Heraldist Pierre de Chaignon la Rose designed the diocesan arms in 1912. The formal heraldic blazon is Per pale azure and gules, a tower triply-turreted, the central turret the tallest, argent, charged with a cross-humetty of the second.

==General information==
The Diocese of Toledo covers 8222 sqmi in the following counties:Williams, Defiance, Paulding, Van Wert, Fulton, Henry, Putnam, Allen, Lucas, Wood, Hancock, Ottawa, Sandusky, Seneca, Wyandot, Crawford, Erie, Huron, and Richland.

===Parishes===

The Diocese of Toledo as of 2026 had 121 parishes.

===Personnel===
In 2018, the diocese had the following personnel:
- 203 active priests
- 44 priests were from religious orders (32 active and 12 retired/senior status)
- 63 priests were retired/senior status.
- Nine religious brothers, 410 religious women (sisters), 187 permanent deacons and 17 diocesan seminarians.

==Education==
As of 2026, the Diocese of Toledo had 53 elementary schools and 13 high schools serving over 15,000 students.

===High schools===
- Calvert Catholic High School – Tiffin
- Cardinal Stritch High School – Oregon
- Central Catholic High School – Toledo
- Lima Central Catholic High School – Lima
- Notre Dame Academy – Toledo
- Sandusky Central Catholic High School – Sandusky
- SJCC campus, Bishop Hoffman School – Fremont
- St. Francis de Sales School – Toledo
- St. John the Evangelist Catholic School – Delphos
- St. John's Jesuit High School – Toledo
- St. Paul High School – Norwalk
- St. Peter's School – Mansfield
- St. Ursula Academy – Toledo

==Catholic radio within the diocese==
Catholic Radio began broadcasting in the Diocese of Toledo in 2010, beginning with WJTA followed by WNOC. Several local stations owned by separate entities. These include:

WNOC 89.7 FM is licensed to Bowling Green and is based in Toledo as "Annunciation Radio". It has four sister stations:
- WHRQ 88.1 FM in Sandusky
- WFOT 89.5 FM in Lexington
- WSHB 90.9 FM in Willard
- WRRO 89.9 FM in Edon and based in Bryan.

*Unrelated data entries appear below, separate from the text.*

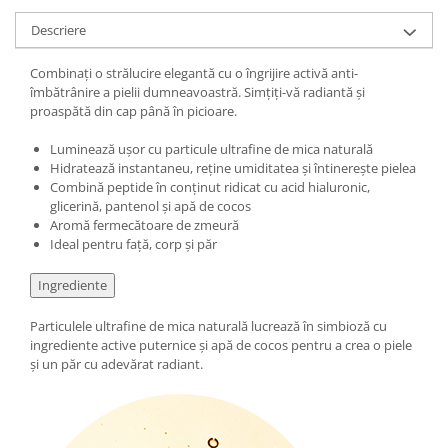
Mary & May
Seleniu
Descriere
COSRX
Seminte de in
Combinați o strălucire elegantă cu o îngrijire activă anti-
BIODANCE
Silimarina
îmbătrânire a pielii dumneavoastră. Simțiți-vă radiantă și
OOTD
proaspătă din cap până în picioare.
Spirulina
Cettua
Luminează ușor cu particule ultrafine de mica naturală
Ulei de cocos
Haruharu Wonder
Hidratează instantaneu, reține umiditatea și întinerește pielea
Medicube
Ulei de peste
Combină peptide în conținut ridicat cu acid hialuronic,
glicerină, pantenol și apă de cocos
ARIUL
Ulei MCT
Aromă fermecătoare de zmeură
Dr. Althea
Ideal pentru față, corp și păr
Vitamina A
DELLA BORN
Vitamina B
Ingrediente
Vitamina C
Particulele ultrafine de mica naturală lucrează în simbioză cu
Vitamina D
ingrediente active puternice și apă de cocos pentru a crea o piele
și un păr cu adevărat radiant.
Vitamina E
Vitamina K
Zinc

Other stations in the diocese include:
- WJTA 88.9 FM licensed to Glandorf and based in Leipsic serving Putnam and surrounding counties as "Holy Family Radio" which also serves the Findlay and northern portions of the Lima areas.
- WOHA 94.9 FM in Ada, serving the greater Lima area as a simulcast of WJTA.
- WSJG-LP 103.3 FM in Tiffin as "St. John Paul The Great Radio."